Mega Millions jackpot hits $400M


Associated Press

DES MOINES, Iowa

Outshined by massive jackpots since Powerball doubled the cost of its tickets last year, Mega Millions enacted big changes to inflate its jackpots and lure customers who play only when the pots get huge — and the revamp appears to be working.

The Mega Millions jackpot for tonight’s drawing is an estimated $400 million. It is the second-largest Mega Millions jackpot ever, trailing only a $656 million jackpot won in March 2012, and the fifth-largest lottery jackpot of any kind in U.S. history.

Whereas Powerball jackpots started ballooning more quickly after the game increased its ticket price in January 2012 from $1 to $2, Mega Millions operators kept the price of a ticket at $1. But in October, Mega Millions significantly lowered the odds of winning the jackpot, thereby increasing the chances of its rolling over.

The current jackpot has rolled over 20 times without a winner.

“The revamp has given us a game that has a better chance of rolling and growing more quickly,” said Paula Otto, the Virginia Lottery’s executive director and Mega Millions’ lead director. “There’s some things we can control, there’s some things that we can’t control.
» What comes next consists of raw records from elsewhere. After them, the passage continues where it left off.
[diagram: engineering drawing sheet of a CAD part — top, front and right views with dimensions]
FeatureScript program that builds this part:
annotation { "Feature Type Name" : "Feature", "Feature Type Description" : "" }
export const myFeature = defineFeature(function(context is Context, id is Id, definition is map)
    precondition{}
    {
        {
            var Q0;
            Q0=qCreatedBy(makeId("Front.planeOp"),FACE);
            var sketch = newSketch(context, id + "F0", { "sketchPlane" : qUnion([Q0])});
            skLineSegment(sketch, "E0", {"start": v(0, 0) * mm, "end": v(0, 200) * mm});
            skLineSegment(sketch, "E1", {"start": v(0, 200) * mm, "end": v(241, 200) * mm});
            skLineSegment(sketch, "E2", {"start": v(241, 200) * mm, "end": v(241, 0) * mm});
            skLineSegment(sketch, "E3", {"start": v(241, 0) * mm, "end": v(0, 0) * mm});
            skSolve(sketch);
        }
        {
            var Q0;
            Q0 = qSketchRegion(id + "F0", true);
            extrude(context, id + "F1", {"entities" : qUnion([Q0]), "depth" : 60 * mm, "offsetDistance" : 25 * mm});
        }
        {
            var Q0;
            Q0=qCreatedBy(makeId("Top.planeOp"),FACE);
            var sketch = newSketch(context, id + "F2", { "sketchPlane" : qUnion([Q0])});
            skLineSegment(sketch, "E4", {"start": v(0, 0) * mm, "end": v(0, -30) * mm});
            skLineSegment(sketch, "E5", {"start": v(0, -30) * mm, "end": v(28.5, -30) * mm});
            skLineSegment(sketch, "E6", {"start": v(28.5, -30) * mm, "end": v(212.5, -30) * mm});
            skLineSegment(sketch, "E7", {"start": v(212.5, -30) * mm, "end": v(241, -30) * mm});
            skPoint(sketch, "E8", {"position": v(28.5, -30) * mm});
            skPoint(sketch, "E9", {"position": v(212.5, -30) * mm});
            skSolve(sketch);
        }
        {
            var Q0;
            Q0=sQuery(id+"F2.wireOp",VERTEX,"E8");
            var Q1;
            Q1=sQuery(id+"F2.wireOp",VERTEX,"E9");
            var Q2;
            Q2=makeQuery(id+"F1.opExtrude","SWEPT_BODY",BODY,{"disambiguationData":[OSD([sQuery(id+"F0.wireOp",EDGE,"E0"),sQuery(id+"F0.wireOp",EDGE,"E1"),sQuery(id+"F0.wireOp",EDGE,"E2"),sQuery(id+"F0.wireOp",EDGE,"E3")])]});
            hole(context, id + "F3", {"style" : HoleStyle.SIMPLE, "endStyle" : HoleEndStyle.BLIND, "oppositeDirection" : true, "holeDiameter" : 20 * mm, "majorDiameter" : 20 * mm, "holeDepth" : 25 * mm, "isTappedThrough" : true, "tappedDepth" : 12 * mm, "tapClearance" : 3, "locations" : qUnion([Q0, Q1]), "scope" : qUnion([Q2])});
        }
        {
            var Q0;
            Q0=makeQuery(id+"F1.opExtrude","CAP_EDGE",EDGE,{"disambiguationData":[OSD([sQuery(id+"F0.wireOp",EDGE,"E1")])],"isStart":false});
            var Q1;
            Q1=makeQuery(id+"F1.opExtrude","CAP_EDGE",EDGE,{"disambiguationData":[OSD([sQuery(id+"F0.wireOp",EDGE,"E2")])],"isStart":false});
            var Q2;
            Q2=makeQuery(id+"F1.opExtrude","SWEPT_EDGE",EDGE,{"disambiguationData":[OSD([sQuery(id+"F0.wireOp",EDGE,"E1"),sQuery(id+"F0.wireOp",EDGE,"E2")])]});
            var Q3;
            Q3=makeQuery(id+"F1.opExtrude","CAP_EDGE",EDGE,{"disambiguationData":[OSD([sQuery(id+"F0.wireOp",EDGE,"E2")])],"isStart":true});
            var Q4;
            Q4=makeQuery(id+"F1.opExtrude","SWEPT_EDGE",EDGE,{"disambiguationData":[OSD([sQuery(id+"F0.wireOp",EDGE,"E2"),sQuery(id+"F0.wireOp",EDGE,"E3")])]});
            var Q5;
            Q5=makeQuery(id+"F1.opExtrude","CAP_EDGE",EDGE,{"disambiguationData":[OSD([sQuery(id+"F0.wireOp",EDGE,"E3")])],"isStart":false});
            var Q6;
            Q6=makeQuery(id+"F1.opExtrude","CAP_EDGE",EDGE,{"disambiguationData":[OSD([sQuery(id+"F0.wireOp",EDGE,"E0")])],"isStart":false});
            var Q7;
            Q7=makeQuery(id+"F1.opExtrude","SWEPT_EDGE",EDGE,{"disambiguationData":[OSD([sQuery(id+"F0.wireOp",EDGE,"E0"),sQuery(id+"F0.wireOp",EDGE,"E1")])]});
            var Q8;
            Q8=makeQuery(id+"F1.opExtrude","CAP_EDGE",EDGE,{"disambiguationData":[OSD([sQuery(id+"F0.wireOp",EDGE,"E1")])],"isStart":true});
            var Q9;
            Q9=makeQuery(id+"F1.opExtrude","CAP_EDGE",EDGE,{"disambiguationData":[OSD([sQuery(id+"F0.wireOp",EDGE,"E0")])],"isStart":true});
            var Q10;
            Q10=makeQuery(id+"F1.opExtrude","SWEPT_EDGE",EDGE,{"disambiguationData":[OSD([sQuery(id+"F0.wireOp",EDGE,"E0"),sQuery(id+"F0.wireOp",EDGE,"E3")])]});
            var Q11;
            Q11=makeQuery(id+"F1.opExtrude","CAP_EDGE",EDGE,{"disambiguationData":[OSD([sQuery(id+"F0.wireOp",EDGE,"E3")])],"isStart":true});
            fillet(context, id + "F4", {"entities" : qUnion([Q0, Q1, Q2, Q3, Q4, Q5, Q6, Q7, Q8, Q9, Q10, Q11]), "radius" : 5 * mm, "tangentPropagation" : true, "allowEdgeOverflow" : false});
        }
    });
Of the things we can control, those changes seem to be working.”

Though Mega Millions remains $1 a ticket, five of the six numbers needed for a jackpot win now range from 1 to 75, instead of the previous 1 to 56. The sixth number, which is the gold Mega Millions ball, is now from 1 to 15 in the revamp, instead of 1 to 46. The changes decreased the odds of winning the Mega Millions jackpot from about 1 in 176 million, which is nearly the odds of winning Powerball’s jackpot, to roughly 1 in 259 million.